M. Jean-Pierre Gorges, rapporteur spécial . Comme précédemment, ces deux amendements n'ont pas été examinés par la commission. Je répète à nouveau que le dispositif très performant du crédit impôt recherche est tout à fait adapté à de telles entreprises. On ne peut pas procéder à une double exonération. Une entreprise innovante pendant huit ans, c'est un processus très long. Nous essayons de parfaire le crédit impôt recherche. Une mission d'évaluation et de contrôle a proposé de nombreuses adaptations qui s'appliquent totalement à ce type d'entreprises. Il est toutefois vrai - et je pense à l'amendement n° 176 - que le changement de règles du jeu en cours de partie pose peut-être un problème aux jeunes entreprises déjà entrées dans le processus.

Je suis défavorable à ces deux amendements présentés par M. Verchère.

M. le président. Quel est l'avis du Gouvernement ?

M. François Baroin, ministre du budget . Même avis pour les mêmes raisons.

(L'amendement n° 142 n'est pas adopté.)

(L'amendement n° 143 n'est pas adopté.)

M. le président. Je suis saisi d'un amendement n° 176, ainsi rédigé :

Compléter cet article par l'alinéa suivant :

« II. - Ces dispositions ne s'appliquent qu'aux établissements créés à compter du 1 er janvier 2011.

La parole est à Mme Laure de La Raudière, pour le soutenir.

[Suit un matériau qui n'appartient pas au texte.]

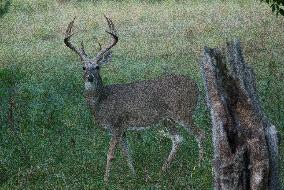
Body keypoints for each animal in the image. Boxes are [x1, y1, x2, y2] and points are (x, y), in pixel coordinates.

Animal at [63, 15, 205, 183]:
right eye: (83, 67)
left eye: (97, 67)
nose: (90, 77)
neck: (101, 102)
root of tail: (196, 86)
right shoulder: (123, 129)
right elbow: (127, 153)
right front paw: (133, 175)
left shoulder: (117, 125)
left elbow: (110, 154)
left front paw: (105, 180)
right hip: (167, 119)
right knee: (178, 139)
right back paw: (163, 170)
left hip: (183, 111)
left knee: (200, 134)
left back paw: (199, 166)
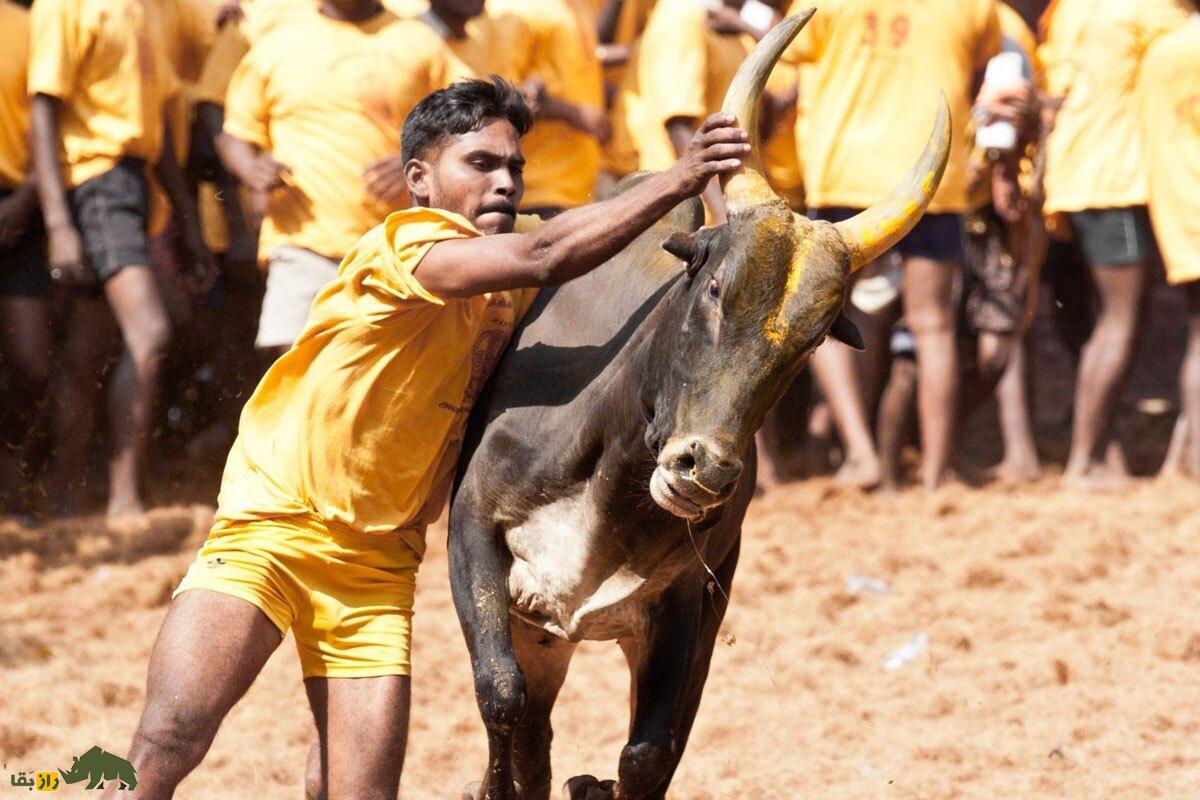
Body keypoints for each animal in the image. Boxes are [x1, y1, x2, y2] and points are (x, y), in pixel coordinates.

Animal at [446, 9, 950, 796]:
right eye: (714, 288)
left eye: (812, 339)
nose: (703, 472)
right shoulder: (473, 532)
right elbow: (500, 694)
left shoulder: (691, 606)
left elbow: (648, 754)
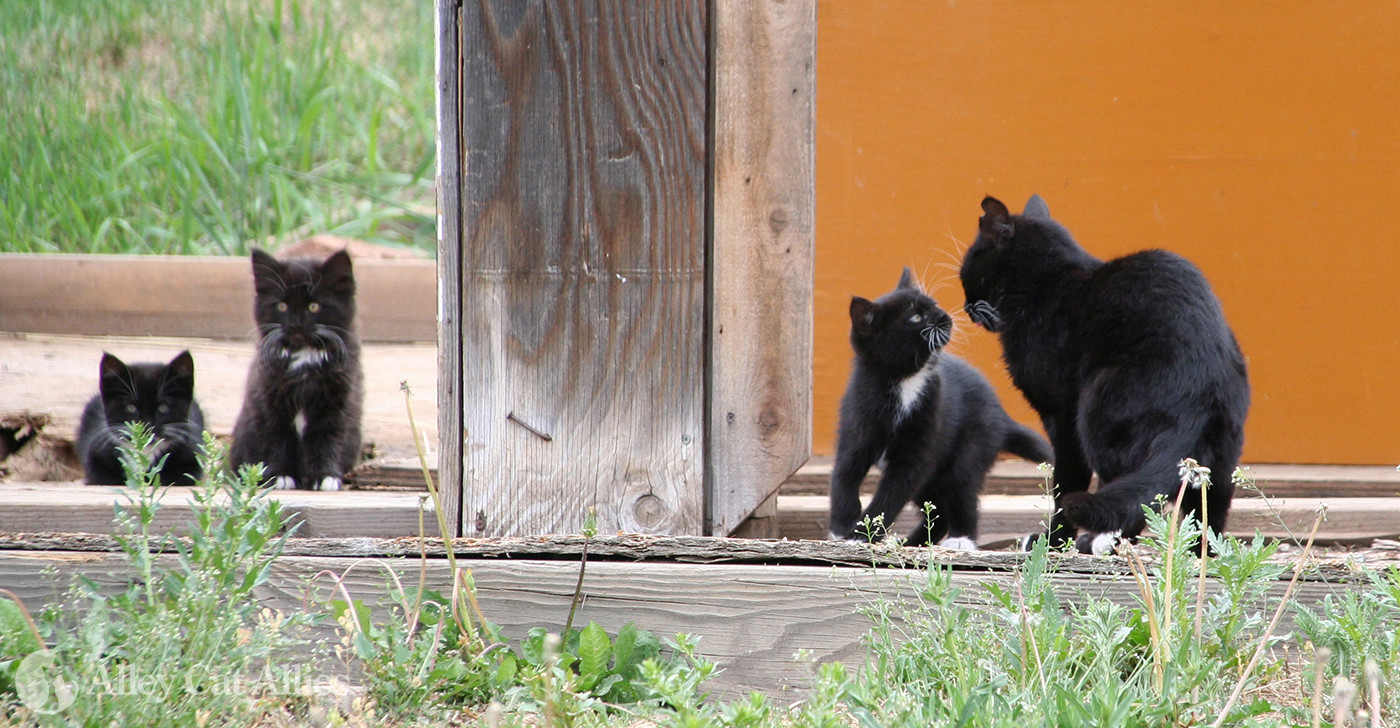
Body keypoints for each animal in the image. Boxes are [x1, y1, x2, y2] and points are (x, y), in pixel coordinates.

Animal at [74, 351, 204, 487]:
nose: (147, 426)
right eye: (131, 407)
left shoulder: (192, 458)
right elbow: (102, 476)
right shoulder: (95, 453)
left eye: (163, 407)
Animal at [229, 247, 364, 492]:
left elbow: (327, 440)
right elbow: (277, 438)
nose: (295, 324)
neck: (304, 360)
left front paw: (325, 476)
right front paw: (281, 475)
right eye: (282, 306)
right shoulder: (269, 400)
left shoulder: (336, 403)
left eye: (314, 306)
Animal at [828, 270, 1052, 548]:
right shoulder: (857, 420)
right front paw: (842, 528)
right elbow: (845, 473)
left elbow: (893, 492)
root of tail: (1001, 415)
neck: (904, 381)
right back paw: (913, 542)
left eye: (933, 305)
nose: (945, 316)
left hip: (973, 442)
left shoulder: (921, 441)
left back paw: (961, 538)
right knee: (937, 508)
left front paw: (860, 534)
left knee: (962, 489)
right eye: (915, 317)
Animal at [963, 196, 1248, 554]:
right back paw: (1202, 554)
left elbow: (1066, 482)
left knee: (1137, 500)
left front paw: (1053, 542)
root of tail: (1199, 393)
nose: (966, 307)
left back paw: (1102, 544)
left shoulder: (1061, 415)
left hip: (1097, 410)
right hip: (1222, 458)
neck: (1043, 285)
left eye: (968, 266)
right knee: (1207, 511)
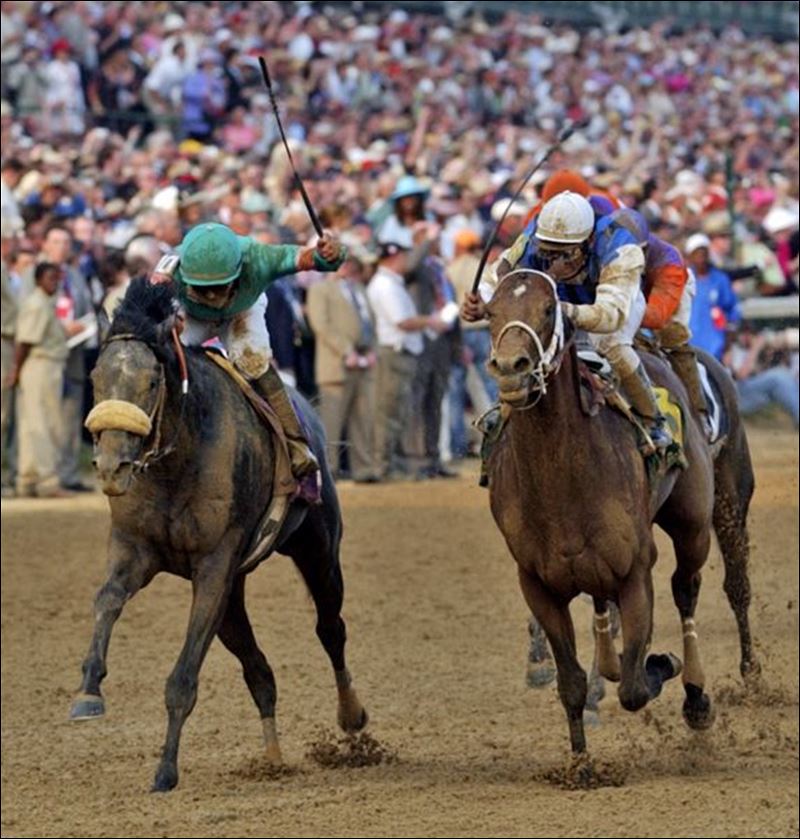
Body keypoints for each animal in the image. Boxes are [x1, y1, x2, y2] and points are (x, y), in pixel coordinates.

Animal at [69, 278, 368, 792]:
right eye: (95, 378)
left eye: (152, 382)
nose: (110, 467)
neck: (176, 462)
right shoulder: (135, 548)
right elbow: (106, 598)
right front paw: (89, 691)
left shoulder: (214, 565)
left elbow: (182, 679)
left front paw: (166, 770)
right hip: (234, 594)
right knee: (258, 669)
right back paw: (272, 756)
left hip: (318, 549)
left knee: (331, 628)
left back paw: (350, 717)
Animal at [482, 270, 756, 760]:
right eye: (491, 310)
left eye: (548, 310)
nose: (511, 367)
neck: (560, 477)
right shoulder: (538, 583)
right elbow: (571, 681)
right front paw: (580, 761)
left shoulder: (634, 570)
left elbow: (634, 685)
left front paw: (661, 663)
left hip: (707, 515)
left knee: (700, 587)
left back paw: (716, 689)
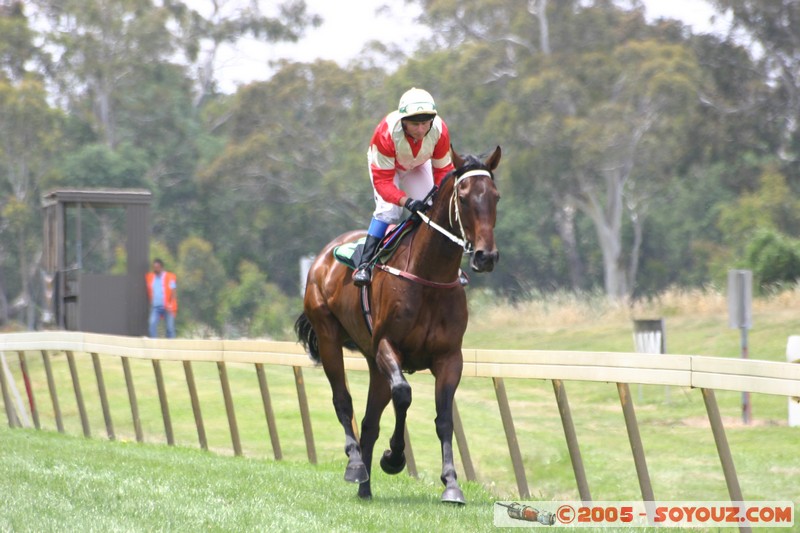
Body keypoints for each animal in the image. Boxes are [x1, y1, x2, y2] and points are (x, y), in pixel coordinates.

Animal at [294, 145, 500, 502]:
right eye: (462, 198)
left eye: (496, 196)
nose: (485, 256)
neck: (429, 276)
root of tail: (322, 257)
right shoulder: (388, 346)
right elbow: (403, 394)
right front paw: (393, 457)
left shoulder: (449, 357)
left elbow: (444, 418)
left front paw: (451, 484)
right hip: (330, 335)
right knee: (343, 401)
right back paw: (355, 464)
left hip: (372, 361)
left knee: (369, 421)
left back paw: (364, 486)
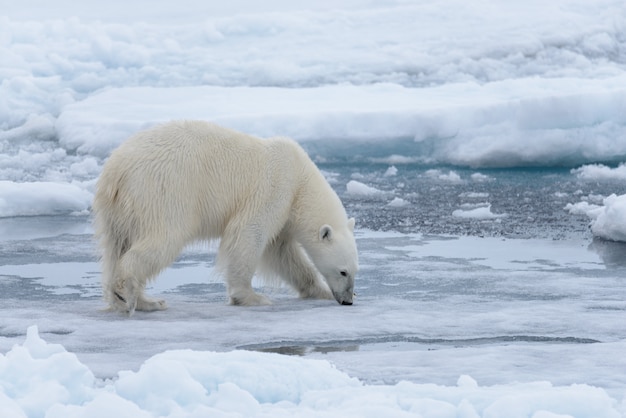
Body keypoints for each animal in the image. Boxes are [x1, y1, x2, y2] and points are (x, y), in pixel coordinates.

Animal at [92, 120, 356, 314]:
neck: (301, 180)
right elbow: (249, 233)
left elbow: (282, 253)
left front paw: (318, 290)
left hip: (118, 211)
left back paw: (141, 301)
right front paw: (252, 297)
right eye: (343, 271)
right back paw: (131, 294)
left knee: (116, 247)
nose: (348, 301)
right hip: (163, 191)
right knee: (162, 239)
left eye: (356, 270)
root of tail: (116, 170)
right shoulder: (274, 189)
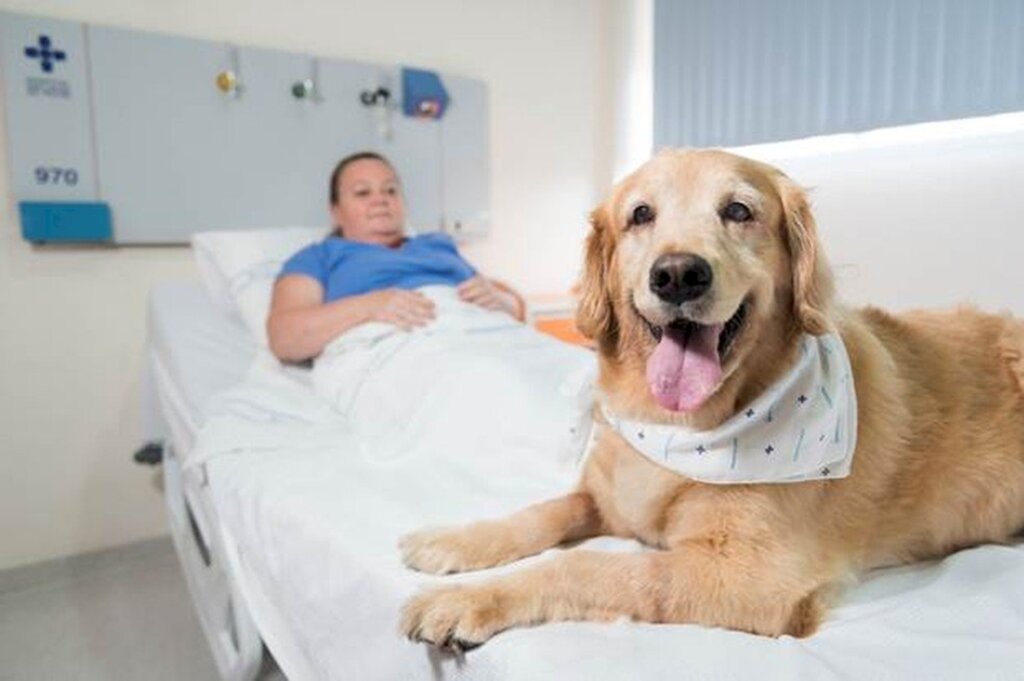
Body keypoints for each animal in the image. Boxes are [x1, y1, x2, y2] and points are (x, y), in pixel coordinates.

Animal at [397, 148, 1024, 647]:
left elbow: (582, 564)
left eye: (739, 211)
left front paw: (465, 599)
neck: (676, 425)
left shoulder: (753, 575)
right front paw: (454, 541)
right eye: (640, 215)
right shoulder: (606, 497)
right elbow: (543, 511)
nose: (677, 275)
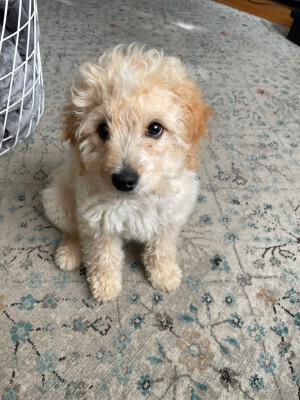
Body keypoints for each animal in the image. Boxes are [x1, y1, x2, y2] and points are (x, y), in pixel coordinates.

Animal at [42, 43, 211, 300]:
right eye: (103, 129)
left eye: (155, 128)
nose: (124, 180)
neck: (137, 201)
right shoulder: (99, 222)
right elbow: (103, 256)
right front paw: (105, 286)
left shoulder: (170, 217)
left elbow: (163, 248)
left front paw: (164, 274)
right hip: (58, 203)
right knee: (74, 231)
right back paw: (69, 253)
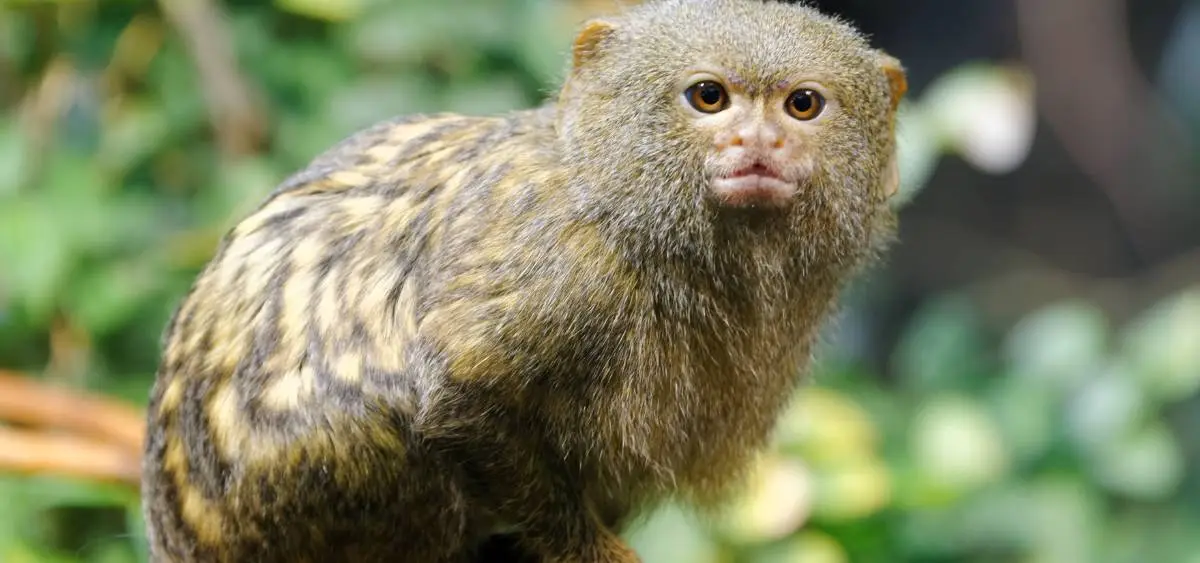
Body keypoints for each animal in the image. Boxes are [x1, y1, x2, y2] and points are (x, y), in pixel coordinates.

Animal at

Mme Laure de La Raudière. Cet amendement tend à ne rendre applicable le dispositif prévu à l'article 78 du projet de loi qu'aux établissements créés à compter du 1 er janvier 2011. Je propose, ici, de maintenir le dispositif existant pour les jeunes entreprises innovantes déjà entrées dans le dispositif, afin que les règles du jeu ne changent pas en cours de vie.

M. le président. Quel est l'avis de la commission ?

M. Jean-Pierre Gorges, rapporteur spécial . Cet amendement n'a pas été examiné par la commission. Je donnerai donc mon avis personnel, tout en sachant qu'il doit être pondéré par l'observation du ministre, puisque nous devons, en effet, rester dans le cadre budgétaire.

Sur le principe, je trouve dommageable de modifier les règles du jeu en cours de vie de ces entreprises. Cela a été tout le débat concernant le crédit impôt recherche. Ce dispositif fonctionne. Des entreprises s'engagent dans des processus longs. En général, quand une modification de statuts intervient, c'est toujours le nouvel entrant qui la subit. J'aurais donc tendance à émettre un avis favorable à cet amendement aux termes duquel la modification ne doit s'appliquer qu'aux établissements créés à compter du 1 er janvier 2011.

M. le président. Quel est l'avis du Gouvernement ?

M. François Baroin, ministre du budget . Je reprendrai les mêmes arguments que précédemment.

De plus l'amendement que vous proposez aurait pour effet d'annuler presque intégralement, et ce jusqu'en 2015, l'effet budgétaire de la réforme proposée par le Gouvernement. Il est, par conséquent, naturellement inconcevable que le Gouvernement accompagne un tel amendement. Cette mesure introduirait en outre une différence de traitement injustifiée entre les jeunes entreprises innovantes créées avant 2011 et les autres, alors même que ces dernières auront peut-être, demain, des concurrentes. C'est une organisation quelque peu confuse d'un dispositif qui s'éloignerait de l'esprit originel du crédit impôt recherche, lequel vise justement à doper équitablement un système économique qui en a bien besoin. C'est la raison pour laquelle le Gouvernement, en dépit de la période d'économies budgétaires dans laquelle nous nous trouvons, n'a pas souhaité s'éloigner de l'esprit d'origine du crédit impôt recherche.